As far as flavours of the month go, this is one I can delight in. One I can Turkish delight in. Boom boom.
Shortly thereafter was one for Argo. Also filmed in Istanbul.
Taken 2 began and moments in and Bryan (Liam Neeson) was off on an unexplained work trip. To Istanbul, of course, because Hollywood isn’t going anywhere else in 2012.
I’ve been lucky enough to visit on three occasions. Istanbul is one of my favourite cities and without a return scheduled, I can happily settle for ogling.
Had Taken 2 been filmed anywhere else and I’d quickly have dismissed it as phallic shlock. But the splendid backdrop motivated me to not only cut it a little slack but allow myself to take it too seriously.
Nope, I’m not Turkish, but on every visit some random person has claimed I have “eyes of the Turk”. I’m construing the remark as a) a compliment and b) testimony to my affinity with the Turks and my duty to defend them against stupid insults.

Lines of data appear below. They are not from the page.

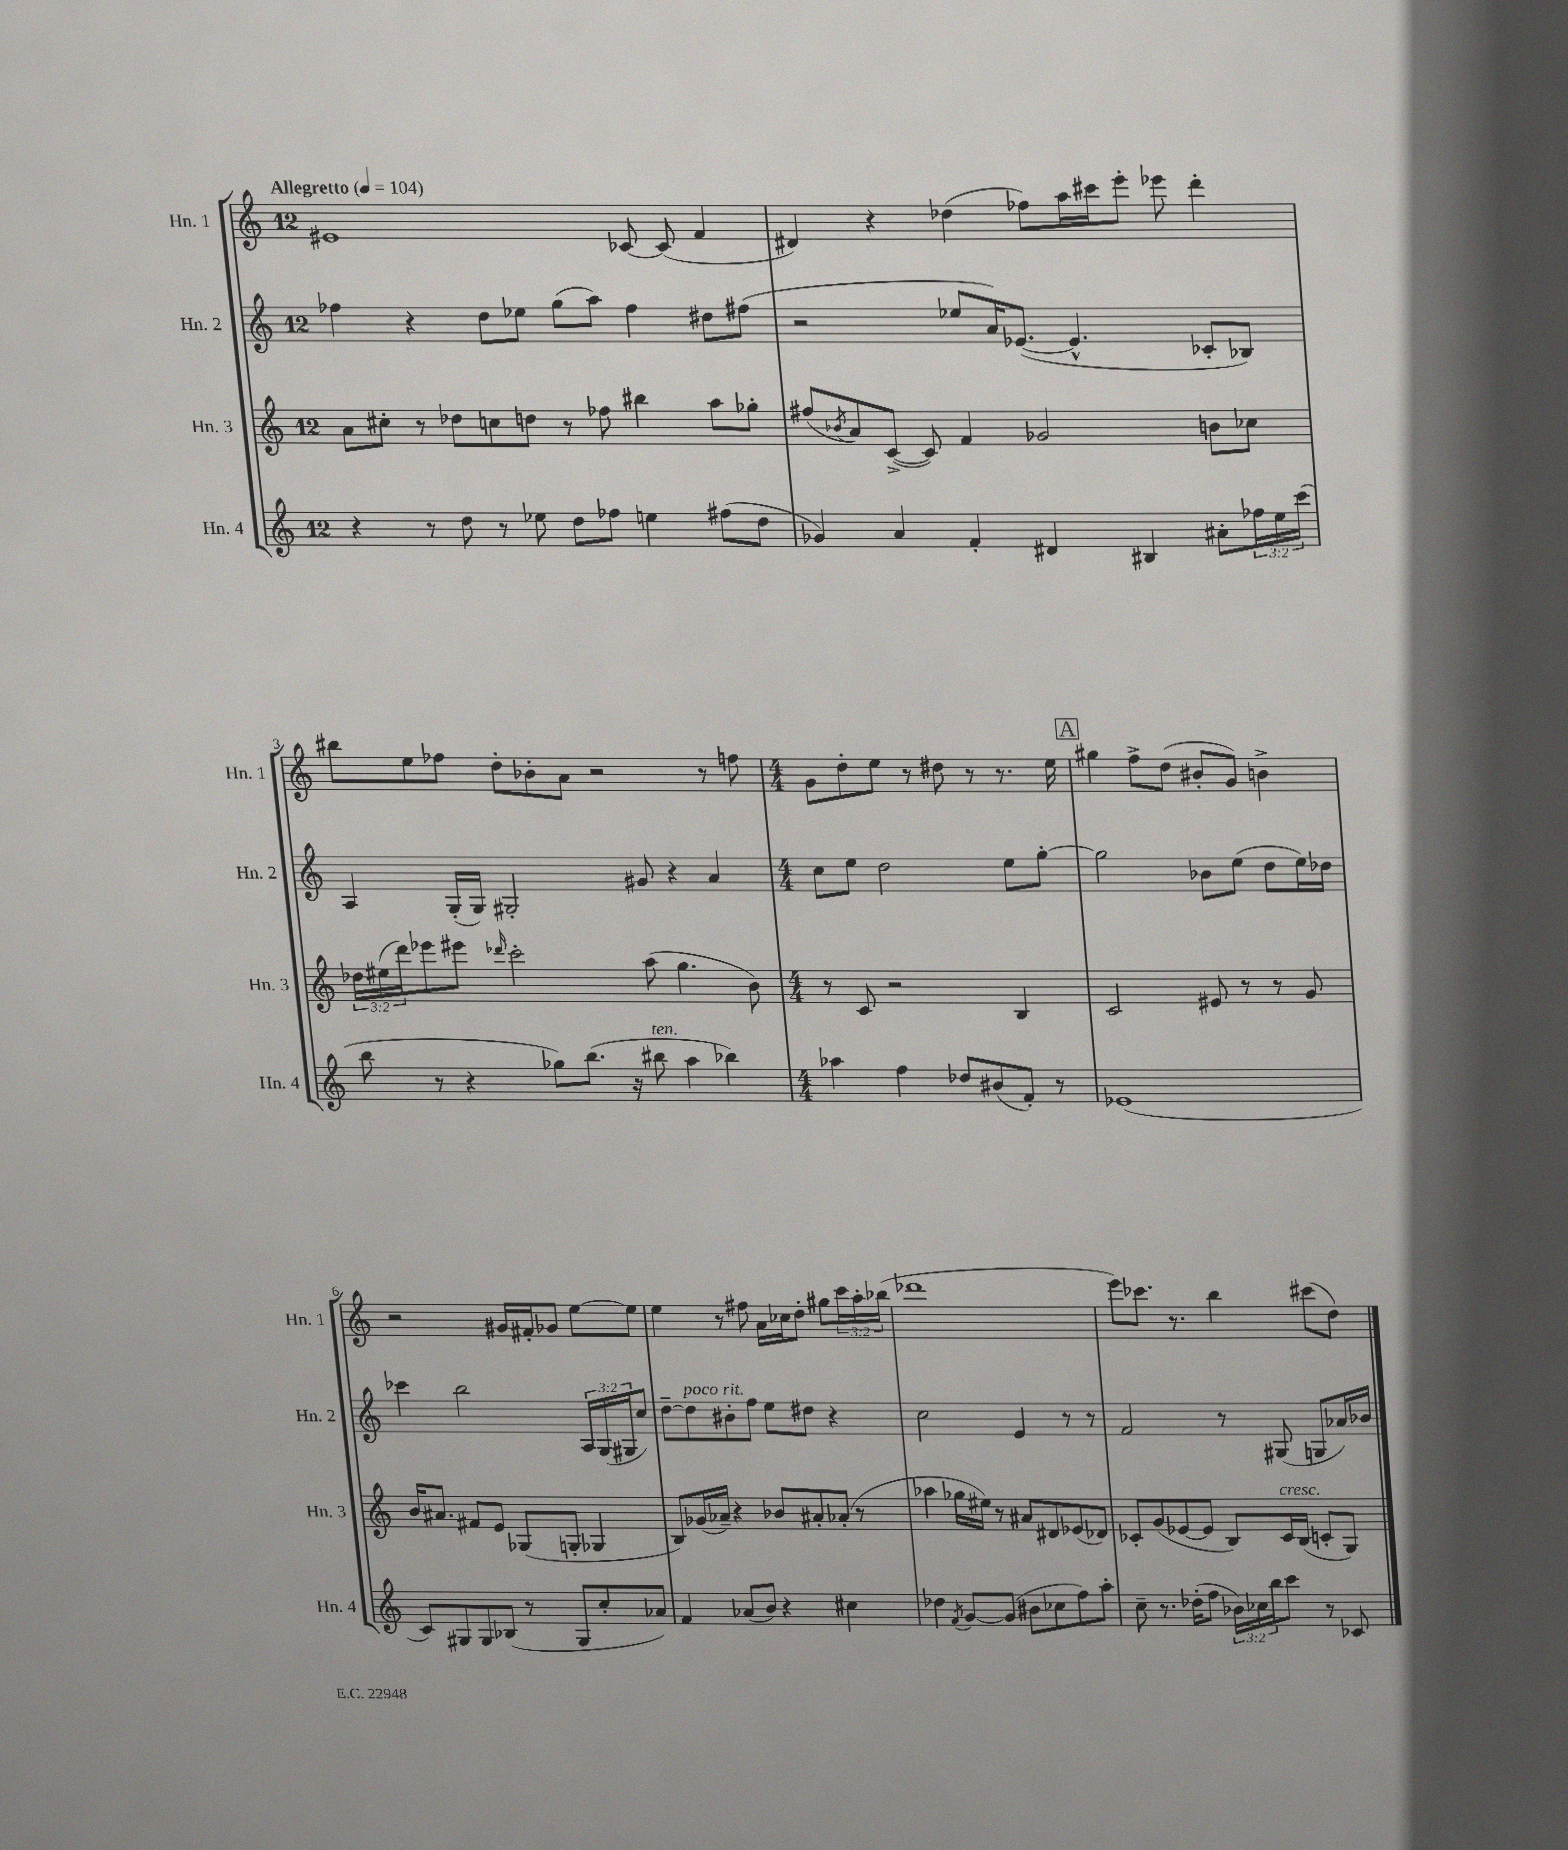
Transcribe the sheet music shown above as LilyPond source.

<<
\new StaffGroup <<
\new Staff = "s0" \with { instrumentName = "Hn. 1" shortInstrumentName = "Hn. 1" } {
    \clef treble \key c \major \once \override Staff.TimeSignature.style = #'single-digit \time 12/8 \override Staff.TupletNumber.text = #tuplet-number::calc-fraction-text \tempo "Allegretto" 4 = 104
    eis'1 ces'8~ ces'8( f'4 |
    dis'4) r4 des''4( fes''8) a''16 cis'''16 e'''8-. ees'''8 d'''4-. |
    bis''8 e''8 fes''8 d''8-. bes'8-. a'8 r2 r8 f''8 |
    \numericTimeSignature \time 4/4 g'8 d''8-. e''8 r8 dis''8 r8 r8. e''16 |
    \mark \markup { \box "A" } gis''4 f''8-> d''8( bis'8-. g'8) b'4-> |
    r2 gis'16 fis'16-. ges'8 e''8~ e''8 |
    e''4 r8 fis''8 a'16 ces''16 d''8-. gis''8 \tuplet 3/2 { c'''16 a''16-. bes''16( } |
    des'''1 |
    e'''8) ces'''8. r8. b''4 cis'''8( d''8) \bar "|." |
}
\new Staff = "s1" \with { instrumentName = "Hn. 2" shortInstrumentName = "Hn. 2" } {
    \clef treble \key c \major \once \override Staff.TimeSignature.style = #'single-digit \time 12/8 \override Staff.TupletNumber.text = #tuplet-number::calc-fraction-text
    fes''4 r4 d''8 ees''8 g''8( a''8) fes''4 dis''8 fis''8( |
    r2 ees''8 a'16) ees'8.~( ees'4.-^ ces'8-. bes8) |
    a4 g16-.( g16) gis2-. gis'8 r4 a'4 |
    \numericTimeSignature \time 4/4 c''8 e''8 d''2 e''8 g''8~-. |
    \mark \markup { \box "A" } g''2 bes'8 e''8( d''8 e''16) des''16 |
    ces'''4 b''2 \tuplet 3/2 { a16 g16( gis16 } c''8) |
    d''8~-- d''8^\markup { \italic "poco rit." } bis'8-. f''8 e''8 dis''8 r4 |
    c''2 e'4 r8 r8 |
    f'2 r8 gis8( g8 aes'16) bes'16 \bar "|." |
}
\new Staff = "s2" \with { instrumentName = "Hn. 3" shortInstrumentName = "Hn. 3" } {
    \clef treble \key c \major \once \override Staff.TimeSignature.style = #'single-digit \time 12/8 \override Staff.TupletNumber.text = #tuplet-number::calc-fraction-text
    a'8 cis''8-. r8 des''8 c''8 d''8 r8 fes''8 bis''4 a''8 ges''8-. |
    fis''8( \acciaccatura { bes'8 } a'8) c'8~->( c'8) f'4 ges'2 b'8 ces''8 |
    \tuplet 3/2 { des''16 eis''16( d'''16) } ees'''8 eis'''8 \grace { des'''16 } c'''2-. a''8( g''4. b'8) |
    \numericTimeSignature \time 4/4 r8 c'8 r2 b4 |
    \mark \markup { \box "A" } c'2 eis'8 r8 r8 g'8 |
    b'16 ais'8. fis'8 e'8 ges8( g8-. ges4 |
    b8) ges'16( aes'16--) r4 bes'8 ais'8-. aes'8-.( r8 |
    aes''4 ges''16 eis''16) r8 ais'8 dis'8 ees'8( des'8) |
    ces'8-. g'8( ees'8~ ees'8 b8) ces'16^\markup { \italic "cresc." } b16( c'8-. g8) \bar "|." |
}
\new Staff = "s3" \with { instrumentName = "Hn. 4" shortInstrumentName = "Hn. 4" } {
    \clef treble \key c \major \once \override Staff.TimeSignature.style = #'single-digit \time 12/8 \override Staff.TupletNumber.text = #tuplet-number::calc-fraction-text
    r4 r8 d''8 r8 ees''8 d''8 fes''8 e''4 fis''8( d''8 |
    ges'4) a'4 f'4-. dis'4 bis4 ais'8-. \tuplet 3/2 { fes''16 e''16 c'''16( } |
    b''8 r8 r4 ges''8) b''8.( r16 bis''8^\markup { \italic "ten." } a''4 bes''4) |
    \numericTimeSignature \time 4/4 aes''4 f''4 des''8 bis'8( f'8-.) r8 |
    \mark \markup { \box "A" } ees'1( |
    c'8) gis8 gis8 bes8( r8 gis8 c''8-. aes'8) |
    f'4 aes'8( b'8) r4 cis''4 |
    des''4 \acciaccatura { f'8 } g'8~ g'8( bis'8 ces''8 f''8) a''8-. |
    c''8-- r8. des''16-.( f''8 \tuplet 3/2 { bes'16) ces''16 b''16 } c'''8 r8 ces'8 \bar "|." |
}
>>
>>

On one hand this shakily-shot, laughably idiotic romp does a pretty good job at showcasing the city’s aesthetic wares. Like the equally dodgy The International (2009), Istanbul is shown as noisy and delicious and architecturally spectacular.
And yet, as gorgeous and crazy as Istanbul is portrayed, some demonisation occurs that no amount of terrific music or seductive cityscapes can disguise.
While copious supplies of flags and headscarves work – eye-rollingly – to convince audiences that Turkey is so very ethnic and foreign and suspicious, Taken 2 has even bigger problems than inaccuracy.
Apparently turfing grenades all over Istanbul is the only way to track down someone who’s been kidnapped. Property destroyed? People killed? Pfft, merely collateral damage: good God, man, American lives are at stake!
As though this isn’t all disrespectful enough, cue any number of brilliant/ethical Anglo and dumb/shady Wog stereotypes.
He might be 60, but Bryan is an American. Which equally explains why he can single-handedly outwit and outsmart even the most diabolical of cheap leather jacket-wearing overlords.
And being an American, of course, he’ll fight cleanly, honourably. Unlike those swarthy and lascivious Turks who rape and terrorise and compulsively watch soccer on broken TVs while eating borek.
And of course, there’s going to be a car crash and a simit cart will get rammed sending the sesame treats flying.
And of course there’ll be a duel in a hamam. Because, really, what other possibilities are there for men in a bathhouse?
No, no whirling dervishes. Fortunately. And I only spotted one stray cat. But there’s hookahs and knock-off-handbag merchants and carpet peddlers a'plenty. As Morrissey would croon, dial-a-cliché.
Taken 2 is nowhere near the worst film I’ve seen this year – in fact, ironically, Once Upon a Time in Anatolia is far less enjoyable – but it’s certainly the most racist.
So just how much city porn can compensate for mean stereotypes and gross disrespect?